How do you handle the child who is constantly sucking on the ends of his shirt or the collar? I had one last year who did it until he left wet streaks on his desk and I had to ask his mom to put him in short sleeves. I've got one who just started. I know it's a sign of anxiety so I let the parents know, but do you have any wonderful words of wisdom. I've been down the "That spreads germs" path, but I know some of them can't help it.
PS - Ew! It's really gross! I swear 90% of the hand sanitizer in the classroom gets used by me! :-)
I don't have any ways to help you, sorry! I have had a student that did this big time though. His shirt would be soaked at the neck and then the sleeves. By the end of the day it was nasty!!! I have been told that it is due to a developmental disorder. He was very immature for his age.
Give him something else to chew on. For my students who do this, I allow them to chew on gum or other stimulating oral tool that will give them the sensation they need or satisfy the chewing pressure/tactile need.
get a small strip of refrigerator tubing (it is FDA approved) and cut a piece. Then give to the child. You can even put it in boiled jello water for flavor. There is something the child needs by mouth in order to concentrate it seems. Let them chew on this instead of their clothing. A lot of children concentrate better when they chew something.
I had a student that would have the front of his shirt in shreds by the end of the day. Mom tried turtle necks and the kid switched from chewing the front of his shirt to chewing his sleeves! I cut a straw into thirds and he kept a stack in his desk to chew on when he needed it. One day he was out of straws and his need to chew was so strong that he leaned over to chew my sleeve! I tried gum but he got it all in his hair so I switched him to straws.
My own son does this. I notice he chews when he is nervous. Gum works with him but I know this is difficult when school does not allow it. I agree with a previous poster that a straw might be a good thing to try.
does this too. He is in K. I don't think he is anxious, but now I will watch him to see what might be triggering this. I am constantly stopping him.
Any more suggestions? I will start putting him in short sleeves.
my 7 yo does this. He chews on *everything* and it drives me nuts!! He had issues as a 4 and 5 yo, but when he was 6, he pretty much stopped (1st grade) about halfway through the year. Heʻs been doing it all this year again. It grosses me out and weʻve tried punishment, and consequences and reminders and .... what seems to work best is just to give him an alternative to chewing his shirt or backpack. Itʻs very aggravating!
both students were autistic. In the one case, the boy would chew or lick his shirt collar until it was wet then rub moistened seam across his lips. His lips would get all red and inflamed and later on would chap horribly.
For one is was a chewing issue--for the other is was a tactile/sensory issue.

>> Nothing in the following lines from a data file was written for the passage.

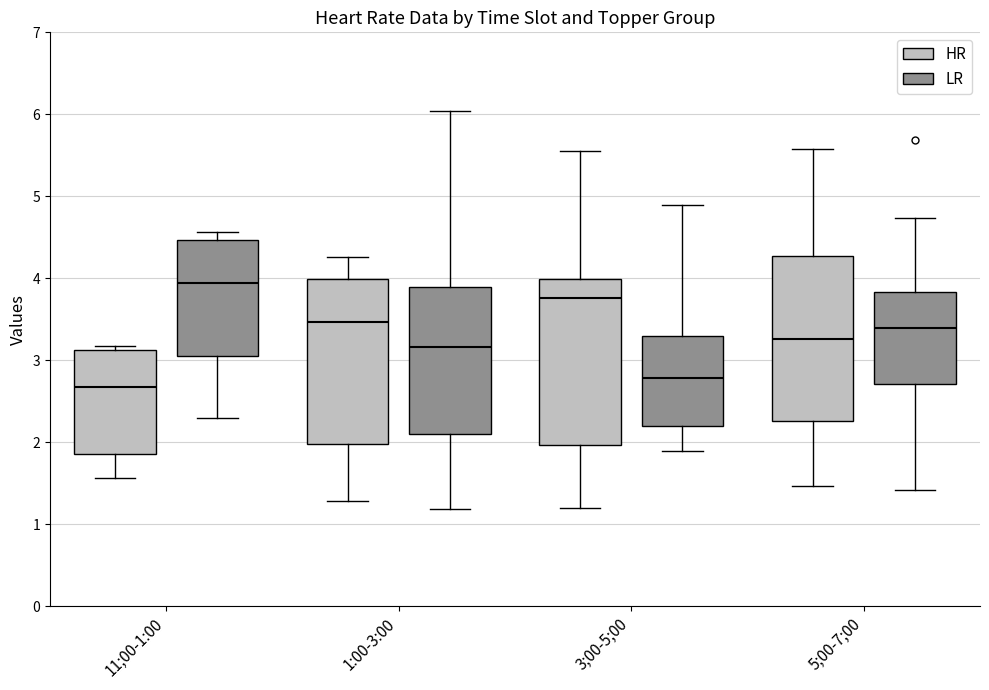

Reading left to right, read every box against the y-axis: the position of its median line, the range the box covers, and the ends of its whiskers. The values are not printed on the chart, so give them approximately, as read against the axis.

11;00-1:00 (HR): median 2.7, box 1.9 to 3.1, whiskers 1.6 to 3.2
11;00-1:00 (LR): median 3.9, box 3.0 to 4.5, whiskers 2.3 to 4.6
1:00-3:00 (HR): median 3.5, box 2.0 to 4.0, whiskers 1.3 to 4.3
1:00-3:00 (LR): median 3.2, box 2.1 to 3.9, whiskers 1.2 to 6.0
3;00-5;00 (HR): median 3.8, box 2.0 to 4.0, whiskers 1.2 to 5.6
3;00-5;00 (LR): median 2.8, box 2.2 to 3.3, whiskers 1.9 to 4.9
5;00-7;00 (HR): median 3.3, box 2.3 to 4.3, whiskers 1.5 to 5.6
5;00-7;00 (LR): median 3.4, box 2.7 to 3.8, whiskers 1.4 to 4.7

I would definitely NOT give the child anything to chew on as he could choke on it and then you have a serious legal issue! If you have a stress ball that he can squeeze that sometimes helps. He would maybe tranfer his stress to it instead of the shirt.
GIve him some chewelry (I'm not joking -- google it) and give him boundaries such as "You may not chew on your shirt but you may chew on this instead." I don't really think that other kids are going to want one too. They are safe to chew on. Let mom and dad in on this, of course.
You are making an accommodation. Don't worry about the other kids wanting one. He obviously needs something. There is a student at my school who does this. The best year he ever had was with a teacher who didn't make a big deal out of his need to chew. The plastic tubing was suggested to her and this is what he used. Don't make a huge issue of it and don't give him punishments. Good luck.
When I taught first grade I had a chewer every year. In 2nd I still saw it, often it was their hair they chewed. I hadn't thought about it until reading your post, but I don't have any chewers in 3rd this year. Maybe moving up in grade levels is the answer?
I know some of the teachers in my building use other things for the child to chew on such as gum or those straw necklaces. The necklaces grossed me out just as much as the shirt chewing. Actually more. At least the clothes get washed regularly. No on washes those necklaces.
I simply handled it by reminding the child that clothes are not food and we only put food in our mouths at school. So each time I saw a child chewing I would say, "Is that food?" and the child would stop chewing, at least for a while.